_Work required_:
Please extract every line in the listing below that contains the string "Appliance". Case matters, so count a line only if the capitalization matches.

_Dataset entries_:
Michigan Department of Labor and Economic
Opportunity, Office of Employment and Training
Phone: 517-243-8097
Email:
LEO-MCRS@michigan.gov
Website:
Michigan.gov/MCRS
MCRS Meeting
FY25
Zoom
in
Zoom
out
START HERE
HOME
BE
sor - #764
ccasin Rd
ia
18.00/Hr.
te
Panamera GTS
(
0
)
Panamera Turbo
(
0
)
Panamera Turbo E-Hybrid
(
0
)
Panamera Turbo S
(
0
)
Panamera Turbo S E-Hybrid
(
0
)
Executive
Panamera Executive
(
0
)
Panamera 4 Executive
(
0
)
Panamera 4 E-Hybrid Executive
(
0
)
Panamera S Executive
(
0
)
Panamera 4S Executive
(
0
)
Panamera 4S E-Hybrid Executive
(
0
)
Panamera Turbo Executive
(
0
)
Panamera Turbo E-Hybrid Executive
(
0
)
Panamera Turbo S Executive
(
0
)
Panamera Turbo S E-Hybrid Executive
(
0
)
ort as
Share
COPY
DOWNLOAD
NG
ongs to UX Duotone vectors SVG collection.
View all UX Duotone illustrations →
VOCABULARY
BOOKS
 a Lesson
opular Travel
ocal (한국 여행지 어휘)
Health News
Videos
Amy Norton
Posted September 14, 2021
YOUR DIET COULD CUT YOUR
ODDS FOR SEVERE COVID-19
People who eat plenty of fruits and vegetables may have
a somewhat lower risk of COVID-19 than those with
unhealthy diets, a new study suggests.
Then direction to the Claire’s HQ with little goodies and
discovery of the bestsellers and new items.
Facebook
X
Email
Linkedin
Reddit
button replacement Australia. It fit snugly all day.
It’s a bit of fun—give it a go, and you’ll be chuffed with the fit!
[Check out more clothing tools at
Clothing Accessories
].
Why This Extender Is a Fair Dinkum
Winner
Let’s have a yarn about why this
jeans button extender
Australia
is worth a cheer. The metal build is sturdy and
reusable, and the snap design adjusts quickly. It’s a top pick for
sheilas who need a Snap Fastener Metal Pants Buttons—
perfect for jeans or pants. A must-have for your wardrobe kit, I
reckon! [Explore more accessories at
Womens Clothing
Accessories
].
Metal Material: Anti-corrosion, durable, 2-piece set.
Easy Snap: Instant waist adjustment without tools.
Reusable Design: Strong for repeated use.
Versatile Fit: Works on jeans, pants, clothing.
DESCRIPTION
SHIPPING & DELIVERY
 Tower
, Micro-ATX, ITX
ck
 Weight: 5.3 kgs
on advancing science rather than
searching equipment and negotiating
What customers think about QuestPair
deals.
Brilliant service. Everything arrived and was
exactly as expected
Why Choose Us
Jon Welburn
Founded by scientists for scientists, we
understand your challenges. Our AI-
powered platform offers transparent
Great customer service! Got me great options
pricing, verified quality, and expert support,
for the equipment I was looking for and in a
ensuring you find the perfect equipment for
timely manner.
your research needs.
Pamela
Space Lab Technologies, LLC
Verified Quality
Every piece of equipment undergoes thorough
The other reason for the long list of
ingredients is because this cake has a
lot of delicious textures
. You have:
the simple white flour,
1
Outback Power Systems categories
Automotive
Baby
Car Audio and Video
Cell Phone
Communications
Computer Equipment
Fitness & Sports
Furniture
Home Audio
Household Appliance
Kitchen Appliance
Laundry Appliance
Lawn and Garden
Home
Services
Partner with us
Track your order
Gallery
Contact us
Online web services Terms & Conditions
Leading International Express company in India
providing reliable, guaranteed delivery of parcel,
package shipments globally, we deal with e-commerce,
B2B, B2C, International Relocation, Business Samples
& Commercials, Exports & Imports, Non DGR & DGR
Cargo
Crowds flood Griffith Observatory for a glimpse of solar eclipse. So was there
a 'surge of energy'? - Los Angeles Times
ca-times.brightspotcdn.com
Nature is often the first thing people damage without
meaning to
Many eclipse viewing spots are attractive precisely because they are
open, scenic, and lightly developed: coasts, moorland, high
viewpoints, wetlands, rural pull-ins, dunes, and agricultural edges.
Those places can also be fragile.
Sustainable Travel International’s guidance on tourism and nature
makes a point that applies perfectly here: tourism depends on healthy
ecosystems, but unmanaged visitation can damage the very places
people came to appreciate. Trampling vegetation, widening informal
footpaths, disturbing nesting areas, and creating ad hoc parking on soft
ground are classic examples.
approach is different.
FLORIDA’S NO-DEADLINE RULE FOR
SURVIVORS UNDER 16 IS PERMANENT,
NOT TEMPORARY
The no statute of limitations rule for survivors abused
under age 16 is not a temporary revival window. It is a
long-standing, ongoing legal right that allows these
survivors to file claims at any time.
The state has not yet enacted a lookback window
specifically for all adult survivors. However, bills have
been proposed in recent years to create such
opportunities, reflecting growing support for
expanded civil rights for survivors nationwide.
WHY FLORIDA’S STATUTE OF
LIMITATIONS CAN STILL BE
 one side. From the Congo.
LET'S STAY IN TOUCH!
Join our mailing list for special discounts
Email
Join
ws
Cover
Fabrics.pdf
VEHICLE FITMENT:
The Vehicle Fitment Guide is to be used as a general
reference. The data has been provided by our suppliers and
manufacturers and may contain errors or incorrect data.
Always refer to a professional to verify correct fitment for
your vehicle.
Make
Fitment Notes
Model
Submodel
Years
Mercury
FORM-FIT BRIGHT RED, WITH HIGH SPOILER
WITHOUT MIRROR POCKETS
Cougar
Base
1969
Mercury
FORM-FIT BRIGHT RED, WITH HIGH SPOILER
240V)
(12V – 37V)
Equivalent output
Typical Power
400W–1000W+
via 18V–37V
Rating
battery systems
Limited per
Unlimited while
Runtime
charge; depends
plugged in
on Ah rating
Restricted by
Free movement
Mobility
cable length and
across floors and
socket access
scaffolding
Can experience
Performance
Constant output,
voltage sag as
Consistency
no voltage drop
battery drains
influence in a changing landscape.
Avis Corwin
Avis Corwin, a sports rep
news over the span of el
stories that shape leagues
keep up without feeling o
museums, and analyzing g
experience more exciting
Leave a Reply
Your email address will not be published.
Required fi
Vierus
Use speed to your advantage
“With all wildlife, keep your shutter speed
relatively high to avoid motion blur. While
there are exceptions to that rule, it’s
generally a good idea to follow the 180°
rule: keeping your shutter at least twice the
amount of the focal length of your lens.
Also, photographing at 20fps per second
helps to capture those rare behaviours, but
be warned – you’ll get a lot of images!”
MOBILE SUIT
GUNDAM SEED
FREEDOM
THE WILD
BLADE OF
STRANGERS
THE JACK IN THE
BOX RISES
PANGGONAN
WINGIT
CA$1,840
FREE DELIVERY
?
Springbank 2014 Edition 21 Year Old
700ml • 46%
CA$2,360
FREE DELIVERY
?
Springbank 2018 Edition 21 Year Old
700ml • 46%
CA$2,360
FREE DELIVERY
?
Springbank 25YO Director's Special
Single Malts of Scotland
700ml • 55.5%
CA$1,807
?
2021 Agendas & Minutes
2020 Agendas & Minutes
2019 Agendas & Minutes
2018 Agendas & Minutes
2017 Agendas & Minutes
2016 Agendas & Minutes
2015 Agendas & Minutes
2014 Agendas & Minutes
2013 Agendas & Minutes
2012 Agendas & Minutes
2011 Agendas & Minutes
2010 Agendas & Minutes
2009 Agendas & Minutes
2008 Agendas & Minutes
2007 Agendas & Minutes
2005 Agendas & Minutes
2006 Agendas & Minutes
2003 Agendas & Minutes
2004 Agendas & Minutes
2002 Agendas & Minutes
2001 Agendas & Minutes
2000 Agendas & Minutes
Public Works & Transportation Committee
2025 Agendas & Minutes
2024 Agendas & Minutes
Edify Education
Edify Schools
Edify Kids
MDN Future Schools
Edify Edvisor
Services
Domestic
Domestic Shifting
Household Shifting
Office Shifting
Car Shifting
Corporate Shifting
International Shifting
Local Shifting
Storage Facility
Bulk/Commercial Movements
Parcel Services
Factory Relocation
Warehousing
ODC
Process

_Response area_:
Household Appliance
Kitchen Appliance
Laundry Appliance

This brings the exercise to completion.